#### What you will do
Please identify every line below that contains the string "mmHg" and copy each one.

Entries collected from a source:
Start of Block
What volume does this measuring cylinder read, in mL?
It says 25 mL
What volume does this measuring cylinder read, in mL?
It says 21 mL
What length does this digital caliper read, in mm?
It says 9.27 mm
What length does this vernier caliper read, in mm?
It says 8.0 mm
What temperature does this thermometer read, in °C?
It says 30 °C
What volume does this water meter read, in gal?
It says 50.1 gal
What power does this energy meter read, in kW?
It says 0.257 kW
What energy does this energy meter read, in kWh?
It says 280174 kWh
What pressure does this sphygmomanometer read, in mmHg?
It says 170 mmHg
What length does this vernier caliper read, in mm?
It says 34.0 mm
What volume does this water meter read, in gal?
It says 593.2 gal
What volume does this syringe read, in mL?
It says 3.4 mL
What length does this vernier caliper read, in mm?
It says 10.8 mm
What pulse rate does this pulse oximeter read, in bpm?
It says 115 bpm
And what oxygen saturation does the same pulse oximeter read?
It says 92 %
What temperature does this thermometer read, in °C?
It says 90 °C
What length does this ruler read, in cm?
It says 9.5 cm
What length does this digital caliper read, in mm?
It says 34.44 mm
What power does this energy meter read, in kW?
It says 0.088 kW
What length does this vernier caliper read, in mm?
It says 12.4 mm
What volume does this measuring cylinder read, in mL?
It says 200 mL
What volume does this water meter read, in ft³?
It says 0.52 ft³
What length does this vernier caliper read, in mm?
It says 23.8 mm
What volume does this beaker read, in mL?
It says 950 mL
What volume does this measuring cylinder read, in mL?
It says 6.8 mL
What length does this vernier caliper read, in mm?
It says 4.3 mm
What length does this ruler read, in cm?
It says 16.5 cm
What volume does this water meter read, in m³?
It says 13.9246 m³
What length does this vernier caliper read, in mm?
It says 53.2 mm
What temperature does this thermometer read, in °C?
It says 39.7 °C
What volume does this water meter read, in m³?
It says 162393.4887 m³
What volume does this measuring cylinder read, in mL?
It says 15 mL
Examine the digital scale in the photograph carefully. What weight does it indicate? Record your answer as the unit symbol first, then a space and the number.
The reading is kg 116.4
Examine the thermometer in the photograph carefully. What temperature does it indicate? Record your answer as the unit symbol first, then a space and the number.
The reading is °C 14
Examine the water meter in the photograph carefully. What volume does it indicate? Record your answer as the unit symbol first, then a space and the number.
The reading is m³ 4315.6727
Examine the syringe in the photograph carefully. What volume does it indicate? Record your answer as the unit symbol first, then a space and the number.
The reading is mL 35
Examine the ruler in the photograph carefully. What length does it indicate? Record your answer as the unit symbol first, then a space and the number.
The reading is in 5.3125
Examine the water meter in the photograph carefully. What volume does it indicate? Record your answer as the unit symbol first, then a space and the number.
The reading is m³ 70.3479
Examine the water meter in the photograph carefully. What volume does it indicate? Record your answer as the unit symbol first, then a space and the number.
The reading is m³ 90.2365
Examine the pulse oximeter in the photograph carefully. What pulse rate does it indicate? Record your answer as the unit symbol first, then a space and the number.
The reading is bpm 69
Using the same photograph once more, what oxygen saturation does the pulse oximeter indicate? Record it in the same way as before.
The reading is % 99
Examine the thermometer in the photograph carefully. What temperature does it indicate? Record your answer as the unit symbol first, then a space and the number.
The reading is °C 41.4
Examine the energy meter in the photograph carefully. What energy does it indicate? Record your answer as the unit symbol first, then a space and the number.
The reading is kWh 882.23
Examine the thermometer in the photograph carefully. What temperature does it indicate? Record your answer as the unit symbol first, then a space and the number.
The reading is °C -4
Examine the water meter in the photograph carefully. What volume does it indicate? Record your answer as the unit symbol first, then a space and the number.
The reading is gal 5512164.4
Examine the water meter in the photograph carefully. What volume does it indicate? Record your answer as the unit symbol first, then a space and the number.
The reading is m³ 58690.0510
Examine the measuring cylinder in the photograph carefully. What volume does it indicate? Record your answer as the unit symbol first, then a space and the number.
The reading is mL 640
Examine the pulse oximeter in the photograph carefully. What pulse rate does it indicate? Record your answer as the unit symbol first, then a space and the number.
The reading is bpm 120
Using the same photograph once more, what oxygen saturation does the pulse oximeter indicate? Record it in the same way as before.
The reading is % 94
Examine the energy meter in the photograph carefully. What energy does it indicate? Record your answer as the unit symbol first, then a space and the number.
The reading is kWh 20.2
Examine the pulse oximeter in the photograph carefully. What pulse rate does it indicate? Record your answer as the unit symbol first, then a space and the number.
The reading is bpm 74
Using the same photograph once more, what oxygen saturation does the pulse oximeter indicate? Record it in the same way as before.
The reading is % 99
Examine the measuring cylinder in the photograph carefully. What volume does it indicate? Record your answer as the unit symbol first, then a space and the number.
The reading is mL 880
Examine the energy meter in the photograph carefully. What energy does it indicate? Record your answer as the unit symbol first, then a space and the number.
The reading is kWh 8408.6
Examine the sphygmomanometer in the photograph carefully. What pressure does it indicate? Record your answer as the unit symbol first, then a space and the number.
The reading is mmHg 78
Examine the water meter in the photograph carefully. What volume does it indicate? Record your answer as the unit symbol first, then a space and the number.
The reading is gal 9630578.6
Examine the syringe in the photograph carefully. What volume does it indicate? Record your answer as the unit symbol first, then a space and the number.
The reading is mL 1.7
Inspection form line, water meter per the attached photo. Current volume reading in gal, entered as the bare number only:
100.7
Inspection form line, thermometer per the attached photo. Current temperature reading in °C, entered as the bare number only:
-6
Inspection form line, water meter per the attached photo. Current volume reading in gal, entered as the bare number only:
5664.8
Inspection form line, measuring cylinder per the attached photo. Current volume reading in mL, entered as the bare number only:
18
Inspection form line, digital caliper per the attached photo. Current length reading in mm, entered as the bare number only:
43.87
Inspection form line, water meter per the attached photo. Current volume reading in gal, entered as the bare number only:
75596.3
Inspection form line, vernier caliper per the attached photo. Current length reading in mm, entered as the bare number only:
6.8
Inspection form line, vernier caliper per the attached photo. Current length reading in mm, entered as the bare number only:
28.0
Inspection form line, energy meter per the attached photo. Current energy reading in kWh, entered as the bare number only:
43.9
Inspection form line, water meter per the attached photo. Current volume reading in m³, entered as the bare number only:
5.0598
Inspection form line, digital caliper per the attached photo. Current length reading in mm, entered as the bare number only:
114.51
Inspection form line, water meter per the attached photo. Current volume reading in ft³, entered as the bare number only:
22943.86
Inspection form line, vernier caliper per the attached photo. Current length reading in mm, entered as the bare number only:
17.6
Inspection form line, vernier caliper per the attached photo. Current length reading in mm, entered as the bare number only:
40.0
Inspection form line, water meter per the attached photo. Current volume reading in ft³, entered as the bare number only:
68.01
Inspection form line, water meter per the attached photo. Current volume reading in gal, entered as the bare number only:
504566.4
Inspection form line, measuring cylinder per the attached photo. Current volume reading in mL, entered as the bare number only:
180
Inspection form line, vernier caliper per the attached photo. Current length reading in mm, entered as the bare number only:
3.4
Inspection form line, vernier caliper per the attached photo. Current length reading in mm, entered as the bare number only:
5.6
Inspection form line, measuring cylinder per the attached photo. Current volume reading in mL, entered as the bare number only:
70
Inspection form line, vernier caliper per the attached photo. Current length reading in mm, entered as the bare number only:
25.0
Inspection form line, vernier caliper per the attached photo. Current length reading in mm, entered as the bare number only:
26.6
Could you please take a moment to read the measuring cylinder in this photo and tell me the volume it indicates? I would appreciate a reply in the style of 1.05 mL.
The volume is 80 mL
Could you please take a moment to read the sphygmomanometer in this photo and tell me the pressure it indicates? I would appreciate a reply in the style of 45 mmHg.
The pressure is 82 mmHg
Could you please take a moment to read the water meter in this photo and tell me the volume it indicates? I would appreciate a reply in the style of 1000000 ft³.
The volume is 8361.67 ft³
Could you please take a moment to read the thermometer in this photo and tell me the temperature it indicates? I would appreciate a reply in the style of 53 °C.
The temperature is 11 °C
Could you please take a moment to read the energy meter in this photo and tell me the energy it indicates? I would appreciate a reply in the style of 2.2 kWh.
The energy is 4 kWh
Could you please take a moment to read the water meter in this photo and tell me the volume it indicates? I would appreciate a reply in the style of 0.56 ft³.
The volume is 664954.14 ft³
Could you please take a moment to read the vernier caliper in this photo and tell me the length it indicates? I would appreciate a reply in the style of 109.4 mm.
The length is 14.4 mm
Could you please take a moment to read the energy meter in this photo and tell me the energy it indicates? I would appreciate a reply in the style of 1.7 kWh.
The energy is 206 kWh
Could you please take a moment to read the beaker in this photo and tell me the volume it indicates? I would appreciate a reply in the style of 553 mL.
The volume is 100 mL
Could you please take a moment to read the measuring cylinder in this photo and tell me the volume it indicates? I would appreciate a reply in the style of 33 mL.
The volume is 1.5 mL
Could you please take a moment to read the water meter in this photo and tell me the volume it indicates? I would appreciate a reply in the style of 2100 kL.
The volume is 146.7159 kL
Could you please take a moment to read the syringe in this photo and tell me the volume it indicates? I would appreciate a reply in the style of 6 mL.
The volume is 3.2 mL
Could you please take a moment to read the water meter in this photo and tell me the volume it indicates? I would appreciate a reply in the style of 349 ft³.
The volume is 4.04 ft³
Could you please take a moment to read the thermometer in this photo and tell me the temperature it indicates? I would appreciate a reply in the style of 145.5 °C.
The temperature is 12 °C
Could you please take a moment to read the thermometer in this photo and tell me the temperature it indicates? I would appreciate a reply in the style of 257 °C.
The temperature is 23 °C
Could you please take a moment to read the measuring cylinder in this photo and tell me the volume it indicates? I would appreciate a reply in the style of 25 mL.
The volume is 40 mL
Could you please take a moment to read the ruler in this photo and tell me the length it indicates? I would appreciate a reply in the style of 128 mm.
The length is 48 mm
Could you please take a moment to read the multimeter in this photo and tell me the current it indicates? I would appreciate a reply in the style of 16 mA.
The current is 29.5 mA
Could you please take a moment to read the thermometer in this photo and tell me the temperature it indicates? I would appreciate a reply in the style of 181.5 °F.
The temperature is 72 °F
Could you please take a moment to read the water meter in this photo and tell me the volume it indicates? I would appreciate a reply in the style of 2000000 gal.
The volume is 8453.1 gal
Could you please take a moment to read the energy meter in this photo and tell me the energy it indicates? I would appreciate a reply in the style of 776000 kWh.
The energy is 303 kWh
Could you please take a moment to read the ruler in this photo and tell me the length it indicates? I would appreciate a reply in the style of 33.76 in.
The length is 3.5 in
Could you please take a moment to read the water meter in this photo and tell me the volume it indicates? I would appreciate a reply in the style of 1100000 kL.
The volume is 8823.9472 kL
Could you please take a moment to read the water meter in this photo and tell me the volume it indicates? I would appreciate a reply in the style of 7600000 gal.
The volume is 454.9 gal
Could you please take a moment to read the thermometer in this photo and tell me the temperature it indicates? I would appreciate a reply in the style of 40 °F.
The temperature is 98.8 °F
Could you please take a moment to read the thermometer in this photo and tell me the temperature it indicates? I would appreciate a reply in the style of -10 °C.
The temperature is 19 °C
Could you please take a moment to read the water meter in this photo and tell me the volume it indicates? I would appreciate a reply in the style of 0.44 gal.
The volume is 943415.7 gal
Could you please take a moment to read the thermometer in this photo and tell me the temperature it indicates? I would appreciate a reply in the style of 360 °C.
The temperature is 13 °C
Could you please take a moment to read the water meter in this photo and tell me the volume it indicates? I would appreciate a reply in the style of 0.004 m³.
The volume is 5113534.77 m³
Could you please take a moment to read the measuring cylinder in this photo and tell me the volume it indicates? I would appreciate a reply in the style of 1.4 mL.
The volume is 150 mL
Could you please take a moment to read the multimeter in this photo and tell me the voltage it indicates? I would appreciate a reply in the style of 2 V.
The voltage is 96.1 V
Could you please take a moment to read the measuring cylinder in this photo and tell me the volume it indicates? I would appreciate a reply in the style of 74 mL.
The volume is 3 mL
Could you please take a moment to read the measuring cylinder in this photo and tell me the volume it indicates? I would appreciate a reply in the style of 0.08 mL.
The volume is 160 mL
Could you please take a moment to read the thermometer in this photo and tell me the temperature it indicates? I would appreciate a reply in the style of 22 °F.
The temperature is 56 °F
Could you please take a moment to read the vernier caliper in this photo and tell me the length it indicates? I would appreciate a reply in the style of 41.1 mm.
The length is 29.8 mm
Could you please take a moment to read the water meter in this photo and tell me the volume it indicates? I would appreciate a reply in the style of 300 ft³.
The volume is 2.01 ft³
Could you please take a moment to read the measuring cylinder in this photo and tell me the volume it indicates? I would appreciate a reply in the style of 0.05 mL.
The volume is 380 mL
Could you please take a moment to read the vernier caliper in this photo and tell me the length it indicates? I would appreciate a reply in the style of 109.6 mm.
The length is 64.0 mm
End of Block
#### Response box
What pressure does this sphygmomanometer read, in mmHg?
It says 170 mmHg
The reading is mmHg 78
Could you please take a moment to read the sphygmomanometer in this photo and tell me the pressure it indicates? I would appreciate a reply in the style of 45 mmHg.
The pressure is 82 mmHg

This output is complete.